Plus qu’un recul, une véritable dégringolade. Pour le récent prix Nobel d’économie Philippe Aghion, le constat est net : la France, et plus largement l’Europe, ont décroché face aux États-Unis. Les chiffres sont implacables : depuis 1980, le PIB américain a progressé d’environ 190 %, contre un peu plus de 100 % pour la France. Et la Chine, désormais, nous dépasse elle aussi. Cette divergence se lit dans le réel : l’automobile française s’affaiblit depuis les années 2000, nos entreprises pharmaceutiques s’installent ailleurs et, même dans l’agroalimentaire, l’excédent commercial ne tient plus que grâce aux spiritueux.
Pour Aghion, trois facteurs structurels expliquent ce décrochage : l’éducation, la prise de risque et le financement. L’Europe n’a jamais réussi à aligner ces trois leviers comme les États-Unis, où universités de pointe, capital-risque, fonds de pension et grands programmes fédéraux comme la DARPA constituent un écosystème cohérent. « Les fonds institutionnels américains encouragent la prise de risque à long terme », rappelle-t-il. De quoi expliquer que l’Europe se limite souvent à des innovations mid tech quand les États-Unis concentrent les ruptures high tech.
À cette faiblesse s’ajoute une fragmentation politique qui ralentit la décision. Pendant que Washington et Pékin fixent des priorités nationales lisibles, l’Union européenne doit composer avec des équilibres politiques complexes. L’industrie, elle, affronte un environnement réglementaire toujours plus dense. Le directeur général de Renault, François Provost, souligne que « d’ici à 2030, 107 nouvelles réglementations toucheront l’automobile », au point que « 25 % de nos ingénieurs ne travaillent plus que sur la mise aux normes ».

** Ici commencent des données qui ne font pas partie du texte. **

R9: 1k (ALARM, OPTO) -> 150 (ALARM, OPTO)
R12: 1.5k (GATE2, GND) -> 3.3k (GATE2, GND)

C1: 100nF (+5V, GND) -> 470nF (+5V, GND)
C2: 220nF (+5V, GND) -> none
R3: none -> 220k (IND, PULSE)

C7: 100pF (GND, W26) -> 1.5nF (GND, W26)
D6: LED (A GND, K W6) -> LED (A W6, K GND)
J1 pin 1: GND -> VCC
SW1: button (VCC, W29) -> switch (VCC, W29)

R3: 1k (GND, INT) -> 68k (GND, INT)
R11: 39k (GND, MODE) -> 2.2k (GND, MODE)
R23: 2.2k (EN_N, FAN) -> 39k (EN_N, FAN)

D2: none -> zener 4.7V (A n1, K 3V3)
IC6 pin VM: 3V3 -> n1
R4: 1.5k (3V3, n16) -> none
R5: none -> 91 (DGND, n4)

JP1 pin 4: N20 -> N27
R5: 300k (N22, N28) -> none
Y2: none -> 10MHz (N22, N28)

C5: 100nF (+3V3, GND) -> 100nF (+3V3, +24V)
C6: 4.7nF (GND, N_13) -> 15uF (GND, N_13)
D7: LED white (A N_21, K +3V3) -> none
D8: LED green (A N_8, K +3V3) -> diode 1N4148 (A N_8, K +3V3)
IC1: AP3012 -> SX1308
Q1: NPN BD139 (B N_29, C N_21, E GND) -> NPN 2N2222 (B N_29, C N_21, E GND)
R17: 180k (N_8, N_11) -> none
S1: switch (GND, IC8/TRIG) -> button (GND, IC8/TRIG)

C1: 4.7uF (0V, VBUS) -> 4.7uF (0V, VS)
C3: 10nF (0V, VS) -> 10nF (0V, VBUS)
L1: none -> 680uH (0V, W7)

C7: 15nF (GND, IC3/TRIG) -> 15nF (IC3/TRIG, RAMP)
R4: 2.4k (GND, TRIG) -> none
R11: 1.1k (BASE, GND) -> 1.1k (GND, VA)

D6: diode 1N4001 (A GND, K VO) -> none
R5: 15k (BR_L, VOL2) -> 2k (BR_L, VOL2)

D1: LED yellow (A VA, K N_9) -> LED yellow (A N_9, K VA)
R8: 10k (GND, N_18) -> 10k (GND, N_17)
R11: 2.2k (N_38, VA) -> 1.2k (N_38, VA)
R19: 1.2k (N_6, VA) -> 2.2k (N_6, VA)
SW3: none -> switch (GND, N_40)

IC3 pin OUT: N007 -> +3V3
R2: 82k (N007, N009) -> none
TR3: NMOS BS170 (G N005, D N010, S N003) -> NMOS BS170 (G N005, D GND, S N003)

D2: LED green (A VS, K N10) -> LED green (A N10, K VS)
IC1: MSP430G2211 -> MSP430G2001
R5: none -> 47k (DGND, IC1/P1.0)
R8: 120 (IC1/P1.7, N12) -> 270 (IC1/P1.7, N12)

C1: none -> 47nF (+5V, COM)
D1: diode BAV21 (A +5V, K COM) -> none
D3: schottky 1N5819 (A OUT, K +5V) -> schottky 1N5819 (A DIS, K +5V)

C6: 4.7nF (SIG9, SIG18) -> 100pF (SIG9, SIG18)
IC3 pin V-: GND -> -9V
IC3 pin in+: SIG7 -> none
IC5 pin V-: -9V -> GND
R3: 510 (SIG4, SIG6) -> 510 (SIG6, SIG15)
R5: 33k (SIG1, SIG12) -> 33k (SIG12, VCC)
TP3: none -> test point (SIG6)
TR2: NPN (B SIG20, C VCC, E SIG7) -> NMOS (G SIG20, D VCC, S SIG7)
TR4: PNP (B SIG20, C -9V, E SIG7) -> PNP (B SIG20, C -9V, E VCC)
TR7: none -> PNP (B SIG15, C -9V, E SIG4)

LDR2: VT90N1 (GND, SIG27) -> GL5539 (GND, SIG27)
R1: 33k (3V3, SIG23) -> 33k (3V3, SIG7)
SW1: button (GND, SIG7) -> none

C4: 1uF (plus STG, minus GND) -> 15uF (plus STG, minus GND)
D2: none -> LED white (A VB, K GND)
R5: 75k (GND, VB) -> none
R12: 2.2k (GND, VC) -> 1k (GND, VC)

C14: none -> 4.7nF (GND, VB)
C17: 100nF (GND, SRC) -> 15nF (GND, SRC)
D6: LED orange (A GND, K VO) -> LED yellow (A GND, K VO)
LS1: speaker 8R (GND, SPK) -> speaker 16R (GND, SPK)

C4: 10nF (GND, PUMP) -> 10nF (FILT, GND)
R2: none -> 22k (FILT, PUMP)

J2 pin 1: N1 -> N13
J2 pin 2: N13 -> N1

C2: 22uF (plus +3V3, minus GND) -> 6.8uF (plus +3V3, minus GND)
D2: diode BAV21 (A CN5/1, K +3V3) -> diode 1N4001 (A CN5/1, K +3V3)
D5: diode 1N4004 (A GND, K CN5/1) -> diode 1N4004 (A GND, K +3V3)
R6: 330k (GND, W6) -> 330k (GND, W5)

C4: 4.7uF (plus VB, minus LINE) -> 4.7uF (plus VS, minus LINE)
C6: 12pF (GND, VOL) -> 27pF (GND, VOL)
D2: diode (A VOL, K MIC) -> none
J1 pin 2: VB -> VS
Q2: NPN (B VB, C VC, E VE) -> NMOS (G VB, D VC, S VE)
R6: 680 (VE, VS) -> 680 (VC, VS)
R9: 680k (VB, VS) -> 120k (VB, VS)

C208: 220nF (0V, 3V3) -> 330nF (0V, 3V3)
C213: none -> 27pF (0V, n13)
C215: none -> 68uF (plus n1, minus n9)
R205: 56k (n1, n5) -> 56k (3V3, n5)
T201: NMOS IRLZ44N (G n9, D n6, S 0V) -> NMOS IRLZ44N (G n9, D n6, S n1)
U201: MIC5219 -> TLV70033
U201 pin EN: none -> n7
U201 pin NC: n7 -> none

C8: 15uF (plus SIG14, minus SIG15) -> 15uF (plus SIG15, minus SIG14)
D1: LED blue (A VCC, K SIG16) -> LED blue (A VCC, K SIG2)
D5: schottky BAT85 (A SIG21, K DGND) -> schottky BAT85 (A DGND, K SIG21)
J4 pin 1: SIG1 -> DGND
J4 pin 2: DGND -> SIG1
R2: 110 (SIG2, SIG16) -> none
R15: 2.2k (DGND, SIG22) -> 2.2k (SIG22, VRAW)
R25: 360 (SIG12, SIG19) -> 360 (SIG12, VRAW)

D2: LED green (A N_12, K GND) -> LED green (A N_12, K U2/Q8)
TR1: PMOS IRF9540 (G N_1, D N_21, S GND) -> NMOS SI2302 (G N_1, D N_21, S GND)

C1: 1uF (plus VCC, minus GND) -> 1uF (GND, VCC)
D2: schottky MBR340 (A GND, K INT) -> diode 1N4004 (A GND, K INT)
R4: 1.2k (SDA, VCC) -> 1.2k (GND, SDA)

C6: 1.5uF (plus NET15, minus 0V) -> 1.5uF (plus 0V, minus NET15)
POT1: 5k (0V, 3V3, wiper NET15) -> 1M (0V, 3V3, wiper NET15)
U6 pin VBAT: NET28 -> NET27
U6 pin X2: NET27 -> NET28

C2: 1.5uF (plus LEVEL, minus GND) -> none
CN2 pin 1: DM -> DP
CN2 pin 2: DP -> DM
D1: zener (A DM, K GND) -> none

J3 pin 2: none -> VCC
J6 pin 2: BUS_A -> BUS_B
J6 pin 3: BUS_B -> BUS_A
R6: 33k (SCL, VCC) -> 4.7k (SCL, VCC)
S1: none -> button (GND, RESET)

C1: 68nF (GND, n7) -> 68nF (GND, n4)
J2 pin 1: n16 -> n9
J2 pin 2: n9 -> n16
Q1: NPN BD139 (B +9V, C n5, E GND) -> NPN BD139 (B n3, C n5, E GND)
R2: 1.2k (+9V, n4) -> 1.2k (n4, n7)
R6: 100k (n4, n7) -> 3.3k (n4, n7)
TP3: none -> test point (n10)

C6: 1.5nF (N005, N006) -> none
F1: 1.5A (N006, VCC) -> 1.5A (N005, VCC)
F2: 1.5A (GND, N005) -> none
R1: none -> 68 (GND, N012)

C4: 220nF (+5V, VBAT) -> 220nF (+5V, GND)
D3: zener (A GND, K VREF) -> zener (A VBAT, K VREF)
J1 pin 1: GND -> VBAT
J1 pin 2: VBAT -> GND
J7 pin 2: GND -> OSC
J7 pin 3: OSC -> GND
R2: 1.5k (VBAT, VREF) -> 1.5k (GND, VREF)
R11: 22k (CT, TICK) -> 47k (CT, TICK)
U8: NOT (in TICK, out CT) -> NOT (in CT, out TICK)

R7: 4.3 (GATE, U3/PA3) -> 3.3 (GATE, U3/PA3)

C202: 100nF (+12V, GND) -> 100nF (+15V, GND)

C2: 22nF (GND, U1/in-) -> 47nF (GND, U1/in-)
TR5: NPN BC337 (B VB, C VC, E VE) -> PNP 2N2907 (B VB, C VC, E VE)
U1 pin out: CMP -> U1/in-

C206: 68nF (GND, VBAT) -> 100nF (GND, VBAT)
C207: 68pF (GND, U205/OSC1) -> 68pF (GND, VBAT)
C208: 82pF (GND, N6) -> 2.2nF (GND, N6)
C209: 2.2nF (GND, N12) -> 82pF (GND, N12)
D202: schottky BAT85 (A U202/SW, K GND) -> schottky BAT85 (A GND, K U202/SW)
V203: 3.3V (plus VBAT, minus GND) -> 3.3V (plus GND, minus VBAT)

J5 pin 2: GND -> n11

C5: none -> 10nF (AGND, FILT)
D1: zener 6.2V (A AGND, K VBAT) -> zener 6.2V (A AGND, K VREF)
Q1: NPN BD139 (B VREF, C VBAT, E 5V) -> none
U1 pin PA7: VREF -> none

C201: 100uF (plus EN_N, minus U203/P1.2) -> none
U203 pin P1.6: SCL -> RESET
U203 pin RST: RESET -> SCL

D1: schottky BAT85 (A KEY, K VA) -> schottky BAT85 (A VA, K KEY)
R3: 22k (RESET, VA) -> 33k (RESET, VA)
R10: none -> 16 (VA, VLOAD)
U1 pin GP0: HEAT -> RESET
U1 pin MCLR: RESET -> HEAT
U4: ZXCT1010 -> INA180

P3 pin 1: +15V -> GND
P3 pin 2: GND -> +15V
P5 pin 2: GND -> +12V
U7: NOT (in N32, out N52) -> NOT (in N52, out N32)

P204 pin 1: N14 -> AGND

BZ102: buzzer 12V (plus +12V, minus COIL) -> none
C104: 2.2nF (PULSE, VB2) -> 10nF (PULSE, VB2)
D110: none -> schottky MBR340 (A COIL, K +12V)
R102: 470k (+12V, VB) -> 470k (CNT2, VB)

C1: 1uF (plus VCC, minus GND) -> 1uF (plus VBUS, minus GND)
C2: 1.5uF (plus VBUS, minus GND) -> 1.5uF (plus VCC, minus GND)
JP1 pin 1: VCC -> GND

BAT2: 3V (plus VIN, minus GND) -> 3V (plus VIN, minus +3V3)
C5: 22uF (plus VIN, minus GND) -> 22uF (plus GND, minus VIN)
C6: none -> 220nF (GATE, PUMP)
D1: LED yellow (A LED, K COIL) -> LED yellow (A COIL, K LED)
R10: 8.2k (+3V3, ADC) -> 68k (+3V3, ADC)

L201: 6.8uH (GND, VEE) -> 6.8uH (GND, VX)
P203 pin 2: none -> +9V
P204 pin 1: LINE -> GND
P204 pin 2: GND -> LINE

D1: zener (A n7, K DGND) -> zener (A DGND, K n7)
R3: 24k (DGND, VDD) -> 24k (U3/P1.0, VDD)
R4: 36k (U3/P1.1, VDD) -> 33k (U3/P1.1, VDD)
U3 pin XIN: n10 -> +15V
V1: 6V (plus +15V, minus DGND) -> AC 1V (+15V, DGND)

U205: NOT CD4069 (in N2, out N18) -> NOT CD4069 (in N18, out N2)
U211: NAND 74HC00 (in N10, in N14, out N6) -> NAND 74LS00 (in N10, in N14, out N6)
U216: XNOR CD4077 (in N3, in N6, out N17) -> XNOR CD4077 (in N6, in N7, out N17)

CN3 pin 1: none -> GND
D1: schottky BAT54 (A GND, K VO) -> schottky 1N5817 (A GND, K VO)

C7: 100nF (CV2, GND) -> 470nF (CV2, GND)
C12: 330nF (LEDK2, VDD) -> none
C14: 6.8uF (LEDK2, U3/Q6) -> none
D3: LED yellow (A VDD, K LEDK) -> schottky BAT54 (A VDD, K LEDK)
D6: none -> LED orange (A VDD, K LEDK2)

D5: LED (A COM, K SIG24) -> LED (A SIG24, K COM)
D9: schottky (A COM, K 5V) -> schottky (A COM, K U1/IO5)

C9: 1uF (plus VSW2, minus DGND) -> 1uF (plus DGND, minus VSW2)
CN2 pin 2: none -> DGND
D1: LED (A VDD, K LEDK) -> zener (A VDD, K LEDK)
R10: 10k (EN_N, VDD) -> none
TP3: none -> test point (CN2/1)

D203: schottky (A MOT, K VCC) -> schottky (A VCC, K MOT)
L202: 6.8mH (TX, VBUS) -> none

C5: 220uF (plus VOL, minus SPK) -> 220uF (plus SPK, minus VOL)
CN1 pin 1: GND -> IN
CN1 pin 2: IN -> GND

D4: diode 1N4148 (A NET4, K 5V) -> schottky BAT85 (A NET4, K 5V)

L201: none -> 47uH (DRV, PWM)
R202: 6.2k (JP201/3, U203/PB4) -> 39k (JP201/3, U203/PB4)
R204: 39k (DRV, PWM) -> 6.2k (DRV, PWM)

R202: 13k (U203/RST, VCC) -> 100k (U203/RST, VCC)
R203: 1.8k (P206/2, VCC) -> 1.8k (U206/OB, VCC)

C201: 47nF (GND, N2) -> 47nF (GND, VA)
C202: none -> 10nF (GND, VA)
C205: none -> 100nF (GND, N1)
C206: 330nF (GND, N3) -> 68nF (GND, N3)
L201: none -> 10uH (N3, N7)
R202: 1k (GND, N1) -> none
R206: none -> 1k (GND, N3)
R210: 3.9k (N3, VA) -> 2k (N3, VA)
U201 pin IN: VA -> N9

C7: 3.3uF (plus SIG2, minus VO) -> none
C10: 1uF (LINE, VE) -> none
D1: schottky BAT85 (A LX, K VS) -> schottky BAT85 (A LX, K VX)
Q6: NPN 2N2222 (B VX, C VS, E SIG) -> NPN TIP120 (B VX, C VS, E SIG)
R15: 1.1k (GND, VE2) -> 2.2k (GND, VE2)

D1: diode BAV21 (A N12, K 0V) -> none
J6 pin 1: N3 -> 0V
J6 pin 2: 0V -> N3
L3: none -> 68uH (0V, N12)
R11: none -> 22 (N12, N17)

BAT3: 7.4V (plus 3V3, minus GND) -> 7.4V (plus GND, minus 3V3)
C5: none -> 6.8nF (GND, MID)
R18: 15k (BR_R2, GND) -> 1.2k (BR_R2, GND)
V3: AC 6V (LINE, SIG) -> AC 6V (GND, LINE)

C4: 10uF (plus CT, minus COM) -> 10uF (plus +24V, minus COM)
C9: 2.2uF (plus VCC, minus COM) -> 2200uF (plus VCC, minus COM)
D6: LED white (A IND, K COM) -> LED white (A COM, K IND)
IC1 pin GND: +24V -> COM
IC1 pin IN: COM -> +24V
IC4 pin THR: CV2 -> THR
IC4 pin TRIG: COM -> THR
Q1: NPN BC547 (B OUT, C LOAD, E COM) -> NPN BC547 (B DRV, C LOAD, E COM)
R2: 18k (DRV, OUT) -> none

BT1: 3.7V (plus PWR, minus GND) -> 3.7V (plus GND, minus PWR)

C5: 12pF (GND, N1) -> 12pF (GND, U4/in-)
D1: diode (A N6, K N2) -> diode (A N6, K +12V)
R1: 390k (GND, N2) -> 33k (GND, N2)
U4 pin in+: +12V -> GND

Une charge lourde, même si la contrainte peut aussi stimuler l’innovation. Clarisse Maillet, vice-présidente Industrie de la CPME et dirigeante d’Aerométal, rappelle que « les TPE-PME assurent 19 % de la R&D en France, notamment parce qu’elles doivent répondre aux exigences environnementales fixées par les grands groupes ».
L’histoire n’est pourtant pas écrite. L’Europe dispose encore d’atouts déterminants. « On a les talents », souligne Aghion en citant Yann Le Cun, figure mondiale de l’intelligence artificielle et symbole d’une recherche européenne de très haut niveau. De nouvelles coalitions émergent, comme le partenariat SAP – Mistral AI, qui associe logiciels industriels et IA de pointe. « Nous travaillons avec de nombreuses start-up françaises et européennes », insiste Christel Heydemann, directrice générale d’Orange, convaincue que le continent peut se recomposer autour de hubs technologiques forts.
Le diagnostic est sévère, mais la trajectoire reste ouverte : clarifier les priorités, réduire les lourdeurs inutiles, favoriser la prise de risque et miser pleinement sur les talents. Une condition indispensable si l’Europe veut retrouver sa place dans la course mondiale à l’innovation.